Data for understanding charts
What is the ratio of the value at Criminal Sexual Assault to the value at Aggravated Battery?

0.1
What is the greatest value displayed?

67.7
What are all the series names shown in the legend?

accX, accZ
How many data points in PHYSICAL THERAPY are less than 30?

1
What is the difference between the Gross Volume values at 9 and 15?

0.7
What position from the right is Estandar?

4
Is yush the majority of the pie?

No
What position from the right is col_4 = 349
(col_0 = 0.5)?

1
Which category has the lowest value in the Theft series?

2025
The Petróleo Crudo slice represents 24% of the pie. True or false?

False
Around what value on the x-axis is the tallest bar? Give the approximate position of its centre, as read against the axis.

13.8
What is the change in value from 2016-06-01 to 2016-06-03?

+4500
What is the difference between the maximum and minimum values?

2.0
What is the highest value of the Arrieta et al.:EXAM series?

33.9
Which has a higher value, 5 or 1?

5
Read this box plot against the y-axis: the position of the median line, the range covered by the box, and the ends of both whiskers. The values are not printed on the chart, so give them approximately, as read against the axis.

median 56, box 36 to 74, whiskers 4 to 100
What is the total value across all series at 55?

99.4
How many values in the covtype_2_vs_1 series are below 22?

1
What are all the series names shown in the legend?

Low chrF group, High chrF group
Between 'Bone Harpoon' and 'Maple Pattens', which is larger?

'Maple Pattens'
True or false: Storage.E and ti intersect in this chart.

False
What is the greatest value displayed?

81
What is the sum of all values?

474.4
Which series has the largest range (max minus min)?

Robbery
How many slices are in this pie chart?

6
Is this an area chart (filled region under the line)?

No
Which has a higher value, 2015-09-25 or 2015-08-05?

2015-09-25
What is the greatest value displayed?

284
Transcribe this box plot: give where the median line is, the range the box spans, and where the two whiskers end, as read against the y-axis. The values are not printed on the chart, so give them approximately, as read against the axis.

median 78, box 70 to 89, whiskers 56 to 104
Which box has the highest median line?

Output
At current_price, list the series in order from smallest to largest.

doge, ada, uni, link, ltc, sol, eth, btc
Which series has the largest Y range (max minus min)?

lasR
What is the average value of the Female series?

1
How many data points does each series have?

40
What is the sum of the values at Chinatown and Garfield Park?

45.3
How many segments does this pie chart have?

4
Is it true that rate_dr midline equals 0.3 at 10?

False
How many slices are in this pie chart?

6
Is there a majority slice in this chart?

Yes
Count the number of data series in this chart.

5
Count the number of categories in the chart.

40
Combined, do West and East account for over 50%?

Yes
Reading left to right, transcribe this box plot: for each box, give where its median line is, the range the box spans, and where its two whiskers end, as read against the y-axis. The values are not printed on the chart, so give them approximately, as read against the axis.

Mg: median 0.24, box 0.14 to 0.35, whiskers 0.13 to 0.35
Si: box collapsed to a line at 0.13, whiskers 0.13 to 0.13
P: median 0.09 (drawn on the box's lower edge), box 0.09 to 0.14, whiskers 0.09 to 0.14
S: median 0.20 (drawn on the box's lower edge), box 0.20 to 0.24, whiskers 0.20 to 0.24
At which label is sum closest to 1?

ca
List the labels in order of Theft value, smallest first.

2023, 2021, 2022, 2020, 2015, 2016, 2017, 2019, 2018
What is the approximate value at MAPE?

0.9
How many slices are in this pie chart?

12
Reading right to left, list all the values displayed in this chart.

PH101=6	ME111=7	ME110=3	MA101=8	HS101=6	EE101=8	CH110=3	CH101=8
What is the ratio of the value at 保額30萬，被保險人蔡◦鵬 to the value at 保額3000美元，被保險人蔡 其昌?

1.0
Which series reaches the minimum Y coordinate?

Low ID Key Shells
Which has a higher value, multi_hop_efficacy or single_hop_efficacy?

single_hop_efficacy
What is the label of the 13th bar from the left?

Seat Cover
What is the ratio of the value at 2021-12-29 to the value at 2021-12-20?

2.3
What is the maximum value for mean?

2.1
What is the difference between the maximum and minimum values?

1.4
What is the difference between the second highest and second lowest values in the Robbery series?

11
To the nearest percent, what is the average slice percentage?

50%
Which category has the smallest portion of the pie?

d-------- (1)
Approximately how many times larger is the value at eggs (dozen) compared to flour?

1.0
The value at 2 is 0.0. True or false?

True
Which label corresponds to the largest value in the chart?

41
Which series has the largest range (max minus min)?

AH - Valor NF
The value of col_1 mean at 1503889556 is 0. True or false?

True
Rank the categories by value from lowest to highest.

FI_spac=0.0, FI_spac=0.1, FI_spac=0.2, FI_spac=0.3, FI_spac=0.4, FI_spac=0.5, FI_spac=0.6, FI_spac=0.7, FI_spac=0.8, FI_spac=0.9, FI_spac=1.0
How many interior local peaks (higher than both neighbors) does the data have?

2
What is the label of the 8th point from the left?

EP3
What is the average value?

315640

◆ Directive
Render the items above as a JSON list of strings, one string per line, with blank lines left out.

◆ Result of this task
[
  "What is the ratio of the value at Criminal Sexual Assault to the value at Aggravated Battery?",
  "0.1",
  "What is the greatest value displayed?",
  "67.7",
  "What are all the series names shown in the legend?",
  "accX, accZ",
  "How many data points in PHYSICAL THERAPY are less than 30?",
  "1",
  "What is the difference between the Gross Volume values at 9 and 15?",
  "0.7",
  "What position from the right is Estandar?",
  "4",
  "Is yush the majority of the pie?",
  "No",
  "What position from the right is col_4 = 349",
  "(col_0 = 0.5)?",
  "1",
  "Which category has the lowest value in the Theft series?",
  "2025",
  "The Petróleo Crudo slice represents 24% of the pie. True or false?",
  "False",
  "Around what value on the x-axis is the tallest bar? Give the approximate position of its centre, as read against the axis.",
  "13.8",
  "What is the change in value from 2016-06-01 to 2016-06-03?",
  "+4500",
  "What is the difference between the maximum and minimum values?",
  "2.0",
  "What is the highest value of the Arrieta et al.:EXAM series?",
  "33.9",
  "Which has a higher value, 5 or 1?",
  "5",
  "Read this box plot against the y-axis: the position of the median line, the range covered by the box, and the ends of both whiskers. The values are not printed on the chart, so give them approximately, as read against the axis.",
  "median 56, box 36 to 74, whiskers 4 to 100",
  "What is the total value across all series at 55?",
  "99.4",
  "How many values in the covtype_2_vs_1 series are below 22?",
  "1",
  "What are all the series names shown in the legend?",
  "Low chrF group, High chrF group",
  "Between 'Bone Harpoon' and 'Maple Pattens', which is larger?",
  "'Maple Pattens'",
  "True or false: Storage.E and ti intersect in this chart.",
  "False",
  "What is the greatest value displayed?",
  "81",
  "What is the sum of all values?",
  "474.4",
  "Which series has the largest range (max minus min)?",
  "Robbery",
  "How many slices are in this pie chart?",
  "6",
  "Is this an area chart (filled region under the line)?",
  "No",
  "Which has a higher value, 2015-09-25 or 2015-08-05?",
  "2015-09-25",
  "What is the greatest value displayed?",
  "284",
  "Transcribe this box plot: give where the median line is, the range the box spans, and where the two whiskers end, as read against the y-axis. The values are not printed on the chart, so give them approximately, as read against the axis.",
  "median 78, box 70 to 89, whiskers 56 to 104",
  "Which box has the highest median line?",
  "Output",
  "At current_price, list the series in order from smallest to largest.",
  "doge, ada, uni, link, ltc, sol, eth, btc",
  "Which series has the largest Y range (max minus min)?",
  "lasR",
  "What is the average value of the Female series?",
  "1",
  "How many data points does each series have?",
  "40",
  "What is the sum of the values at Chinatown and Garfield Park?",
  "45.3",
  "How many segments does this pie chart have?",
  "4",
  "Is it true that rate_dr midline equals 0.3 at 10?",
  "False",
  "How many slices are in this pie chart?",
  "6",
  "Is there a majority slice in this chart?",
  "Yes",
  "Count the number of data series in this chart.",
  "5",
  "Count the number of categories in the chart.",
  "40",
  "Combined, do West and East account for over 50%?",
  "Yes",
  "Reading left to right, transcribe this box plot: for each box, give where its median line is, the range the box spans, and where its two whiskers end, as read against the y-axis. The values are not printed on the chart, so give them approximately, as read against the axis.",
  "Mg: median 0.24, box 0.14 to 0.35, whiskers 0.13 to 0.35",
  "Si: box collapsed to a line at 0.13, whiskers 0.13 to 0.13",
  "P: median 0.09 (drawn on the box's lower edge), box 0.09 to 0.14, whiskers 0.09 to 0.14",
  "S: median 0.20 (drawn on the box's lower edge), box 0.20 to 0.24, whiskers 0.20 to 0.24",
  "At which label is sum closest to 1?",
  "ca",
  "List the labels in order of Theft value, smallest first.",
  "2023, 2021, 2022, 2020, 2015, 2016, 2017, 2019, 2018",
  "What is the approximate value at MAPE?",
  "0.9",
  "How many slices are in this pie chart?",
  "12",
  "Reading right to left, list all the values displayed in this chart.",
  "PH101=6\tME111=7\tME110=3\tMA101=8\tHS101=6\tEE101=8\tCH110=3\tCH101=8",
  "What is the ratio of the value at 保額30萬，被保險人蔡◦鵬 to the value at 保額3000美元，被保險人蔡 其昌?",
  "1.0",
  "Which series reaches the minimum Y coordinate?",
  "Low ID Key Shells",
  "Which has a higher value, multi_hop_efficacy or single_hop_efficacy?",
  "single_hop_efficacy",
  "What is the label of the 13th bar from the left?",
  "Seat Cover",
  "What is the ratio of the value at 2021-12-29 to the value at 2021-12-20?",
  "2.3",
  "What is the maximum value for mean?",
  "2.1",
  "What is the difference between the maximum and minimum values?",
  "1.4",
  "What is the difference between the second highest and second lowest values in the Robbery series?",
  "11",
  "To the nearest percent, what is the average slice percentage?",
  "50%",
  "Which category has the smallest portion of the pie?",
  "d-------- (1)",
  "Approximately how many times larger is the value at eggs (dozen) compared to flour?",
  "1.0",
  "The value at 2 is 0.0. True or false?",
  "True",
  "Which label corresponds to the largest value in the chart?",
  "41",
  "Which series has the largest range (max minus min)?",
  "AH - Valor NF",
  "The value of col_1 mean at 1503889556 is 0. True or false?",
  "True",
  "Rank the categories by value from lowest to highest.",
  "FI_spac=0.0, FI_spac=0.1, FI_spac=0.2, FI_spac=0.3, FI_spac=0.4, FI_spac=0.5, FI_spac=0.6, FI_spac=0.7, FI_spac=0.8, FI_spac=0.9, FI_spac=1.0",
  "How many interior local peaks (higher than both neighbors) does the data have?",
  "2",
  "What is the label of the 8th point from the left?",
  "EP3",
  "What is the average value?",
  "315640"
]